Your intrepid, yet delinquent, diarist will be going under the knife in less than two weeks.

Steph and I were so happy that we managed to sail through 2009 with no hospitalizations and no surgery, so I guess we got too cocky.

In the fall, I began experiencing chronic lower abdominal pain and discomfort.  It wasn’t going on 24/7, and the pain wasn’t enough to seriously disrupt my life–except it’s put my long-distance walking on hold.  (I hope to rectify that tomorrow by walking home from work tomorrow–all 4.25 miles–unless it’s pouring rain.)

My doctor finally ordered a CT scan, after poking, prodding, and prescribing, and then throwing up his hands and saying, "Not finding anything."  So, after work, I headed to Grant Hospital (where Susie was born 12 years ago) and had the worst dinner of my life: Two cups of barium.  I came damn close to doing a perfect imitation of Linda Blair in The Exorcist after I swallowed the barium.

A week later, my doctor’s nurse called me at work.  According to the CT scan, I have gallstones.  She referred me to a surgeon at Grant, and Steph and I met with him yesterday.

I have a gallstone that is close to blocking a common bile duct.  It’s not posing any immediate danger, but it could in the near future.  I don’t want to wait for that other shoe to drop, so I said, "Go ahead and schedule me."  I met with his nurse, and I will be undergoing a complete cholecystectomy on the third of February.  (That’s a removal of the gallbladder.)  The body can adjust quite easily to not having a gallbladder.  The liver adjusts its bile production so that it goes straight to the duodenum.  And with no gallbladder, no gallstones!

Since I have narcolepsy, the surgeon wants to keep me in the hospital overnight to observe me as I come out of the anesthesia.  Plus, they’ll keep me in the recovery room for at least four hours (the usual time is one hour).  Then, I plan to take about a week off from work to mend.  (The nurse encouraged me to get up and move around as soon as I can.  The worst thing is to stay bedbound afterward, but you shouldn’t go out and run a triathalon immediately either.)

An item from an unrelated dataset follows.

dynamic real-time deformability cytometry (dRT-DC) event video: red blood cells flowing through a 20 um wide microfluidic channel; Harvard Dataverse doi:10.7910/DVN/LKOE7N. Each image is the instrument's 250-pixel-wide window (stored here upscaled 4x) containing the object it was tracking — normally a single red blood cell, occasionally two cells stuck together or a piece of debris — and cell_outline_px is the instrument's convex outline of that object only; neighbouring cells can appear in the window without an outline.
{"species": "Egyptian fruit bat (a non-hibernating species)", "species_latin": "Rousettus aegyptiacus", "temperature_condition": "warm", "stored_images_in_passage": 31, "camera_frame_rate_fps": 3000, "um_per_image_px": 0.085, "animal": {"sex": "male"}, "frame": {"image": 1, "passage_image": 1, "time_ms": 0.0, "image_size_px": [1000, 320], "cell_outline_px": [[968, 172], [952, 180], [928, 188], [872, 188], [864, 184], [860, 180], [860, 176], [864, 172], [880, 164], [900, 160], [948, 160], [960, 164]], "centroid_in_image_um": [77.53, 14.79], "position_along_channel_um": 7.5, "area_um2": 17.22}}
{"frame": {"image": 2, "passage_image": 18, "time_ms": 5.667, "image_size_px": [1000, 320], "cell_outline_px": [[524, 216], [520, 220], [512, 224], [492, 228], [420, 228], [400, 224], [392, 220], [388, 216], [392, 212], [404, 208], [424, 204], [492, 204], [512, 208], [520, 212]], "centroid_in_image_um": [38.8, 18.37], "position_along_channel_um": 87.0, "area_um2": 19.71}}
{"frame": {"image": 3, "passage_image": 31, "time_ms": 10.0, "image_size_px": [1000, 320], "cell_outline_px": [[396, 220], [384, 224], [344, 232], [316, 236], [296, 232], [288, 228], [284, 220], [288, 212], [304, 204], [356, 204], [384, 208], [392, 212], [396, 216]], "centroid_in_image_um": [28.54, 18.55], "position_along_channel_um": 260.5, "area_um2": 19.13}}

This isn’t the type of medical situation where we’re in crisis, or where things are constantly in worrisome flux, so I’ll be going to work until the day before surgery.  As opposed to Steph’s heart surgery in ’08, this is a relatively minor and simple procedure.

It’ll be my fourth major surgery.  At the age of five, I had a tonsillectomy.  At 10, I had plastic surgery on my upper lip to remove a birthmark.  (Not many friends of mine know this–I’ve had facial hair almost continuously since I was old enough to grow it, partially to hide what remains of the scar.)  When Susie was four months old, I had a vasectomy.  So I am not fearful of surgery.  I’m not looking forward to it, but I’m not dreading it either.

I’m not dreading it, with one exception.  I’m forbidden to take aspirin or ibuprofen or any blood-thinning medication for a week prior to the operation, so if I get a bad headache, I just have to ride it out.

There’s a lot to update you about concerning my family and household, but I’ll save that for a (near) future entry.  It gives me material to keep this blog current for the time being.